The task: In the piece about Frenkie de Jong, what percentile did he rank in for pressures over the last year, according to FbRef?

Supplied text:

The 2022 Frenkie de Jong is no longer the kid that many believed could change football and be a player you could simply plug into a team, and watch him completely transform their landscape while elevating everyone around him. It's someone that Manchester United could so very desperately use right now and given their appointment of Erik ten Hag, ‘that De Jong’ would tick a lot of boxes. But unfortunately, as the saga drags on and United inch closer toward a deal with Barcelona, they won’t get that.

Instead, what they’ll get is someone who they wanted Paul Pogba to be, an excellent progressor of the football from deep midfield. Much like Pogba, De Jong was a mind-bending entity and someone who could do everything. It meant that when United signed Pogba, they didn’t need a defensive midfielder because he could not only score and create goals but defend like a top-level defender. That changed at United because while his offensive output remained, more or less, the same, his defensive output was non-existent.

Erik ten Hag has a lot of work to do © Twitter

At Barcelona, De Jong has gone through a similar change as his offensive output remains the same and/or has improved but his defensive output has more or less disappeared completely. He ranked, over the last year according to FbRef, in the 3rd percentile for pressures, 8th for tackles, and 10th for interceptions. All that it means is that signing Frenkie de Jong won’t solve every problem that Manchester United have but to fix that, United are in dire need of a deeper cleanse.

We're not talking a juice cleanse or three-day salad diet or some boogie fad like that but a proper deep cleanse that starts at the very core.

It’s one that started from the moment Ed Woodward left with Richard Arnold replacing him alongside John Murtough in a Sporting Director/Football director role. Together the two need to solve and fix Manchester United which, much like Barcelona, has been broken for just under a decade aka ever since Sir Alex Ferguson left. The fact that the Scot was holding the club together almost by himself is testament to his legacy but the way the team has crumbled despite a few good spells needs to change.

So far, the duo have made the smart moves while also betting on Erik ten Hag which is proven by the charge for De Jong alongside a few others. But there needs to be more. Paul Pogba’s failure to succeed at Manchester United wasn’t just down to him but that responsibility was shared by the club and the player. His obvious success at France can be put down to having N’Golo Kante alongside him but that could have been replicated at United and now they have the chance to right their wrongs should the move go through for FDJ.

Even if the ability to kick-start a footballing revolution no longer exists in De Jong, there is ample potential and talent left in the 25-year-old. Mainly because he was part of a team at Barcelona where they had absolutely no clue who to sign and why they were signing them. That seems to have changed under Xavi as he ushers them into a new era and in another world, De Jong would be a key component of that era and potentially could be spearheading it.

Entries:
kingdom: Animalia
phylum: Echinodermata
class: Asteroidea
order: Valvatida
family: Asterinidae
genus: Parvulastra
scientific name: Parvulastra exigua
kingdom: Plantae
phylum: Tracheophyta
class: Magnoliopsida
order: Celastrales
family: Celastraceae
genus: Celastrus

---

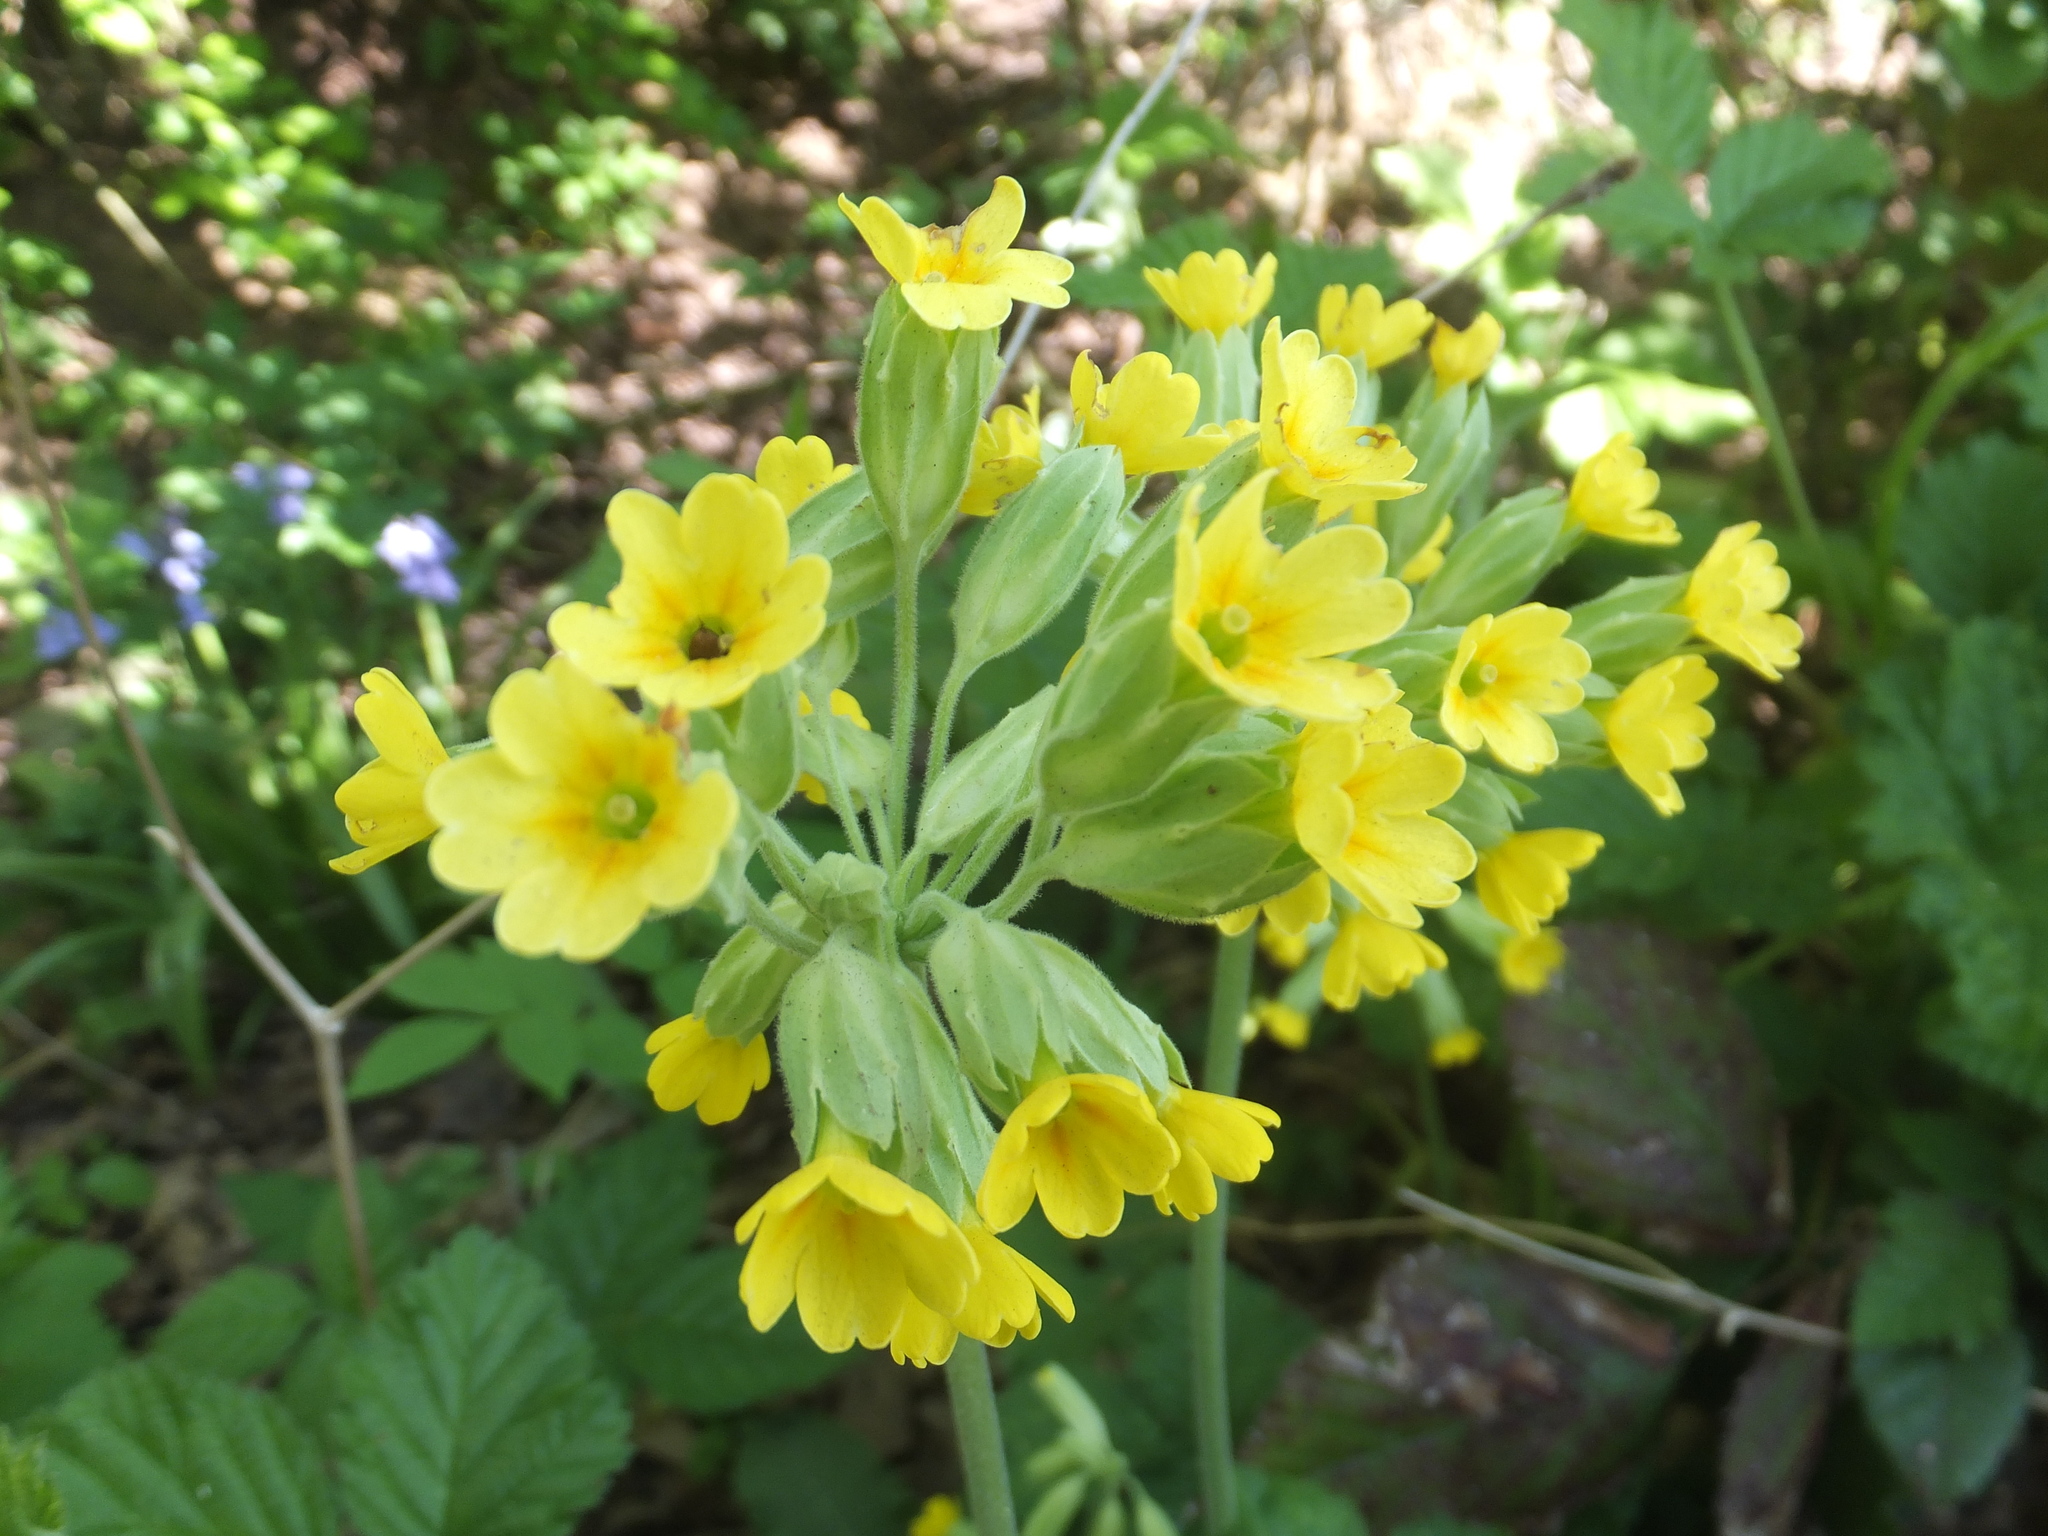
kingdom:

--

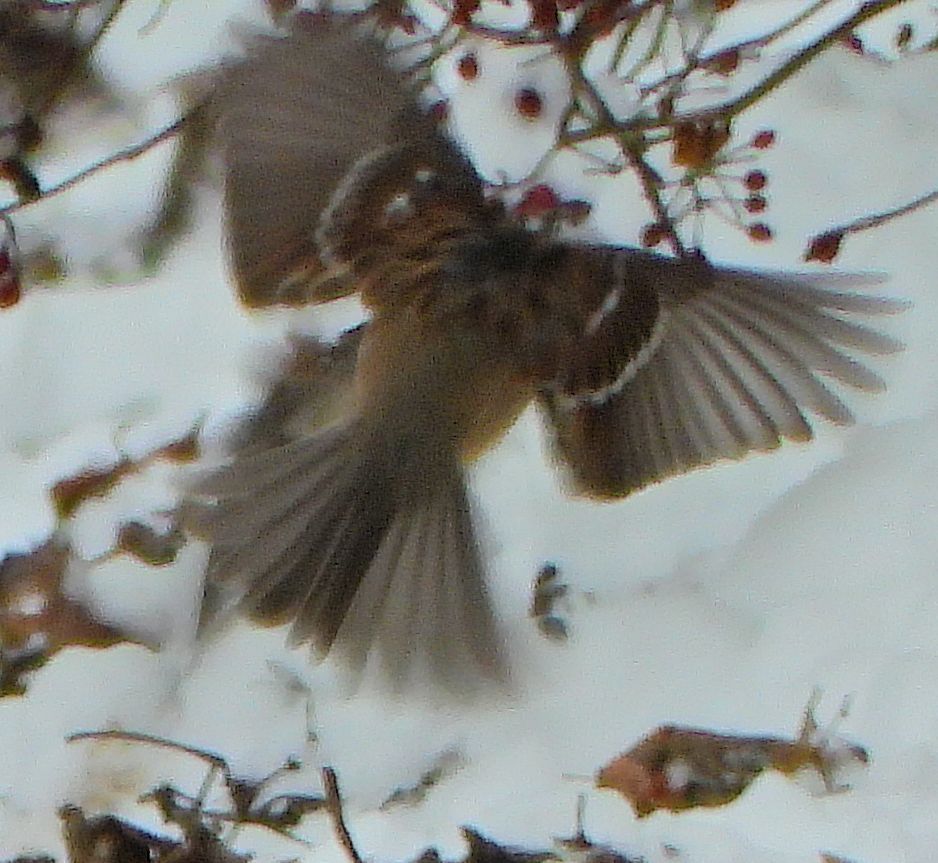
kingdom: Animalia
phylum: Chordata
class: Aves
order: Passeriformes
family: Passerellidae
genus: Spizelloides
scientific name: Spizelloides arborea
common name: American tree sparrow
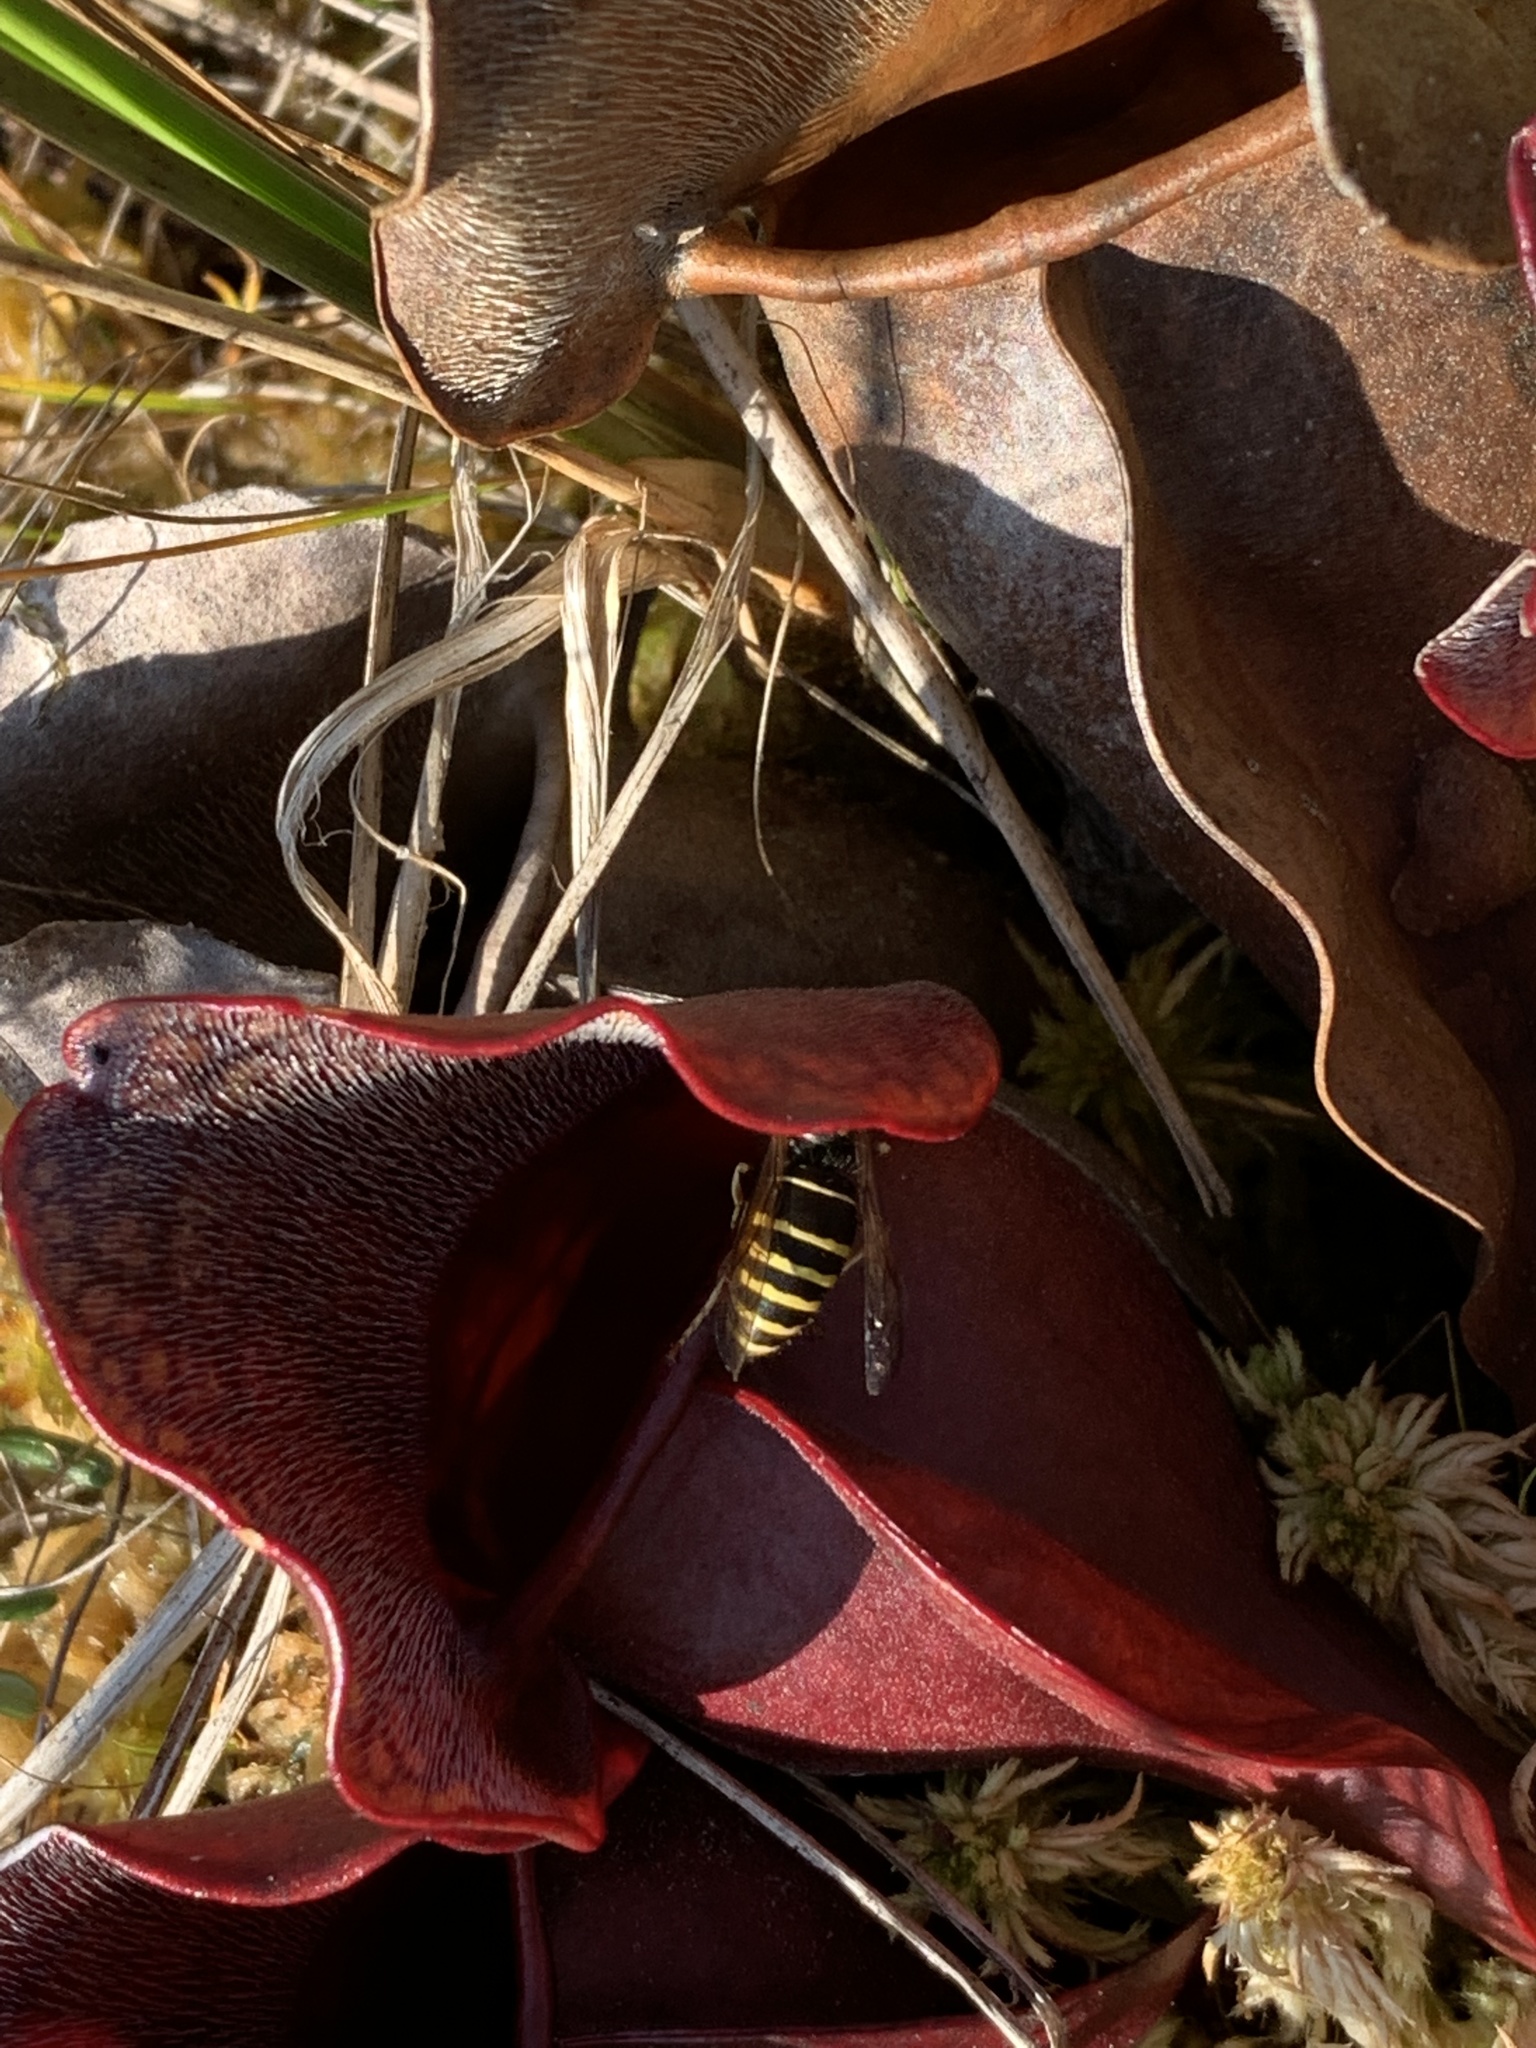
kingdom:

Solution: The 3rd percentile.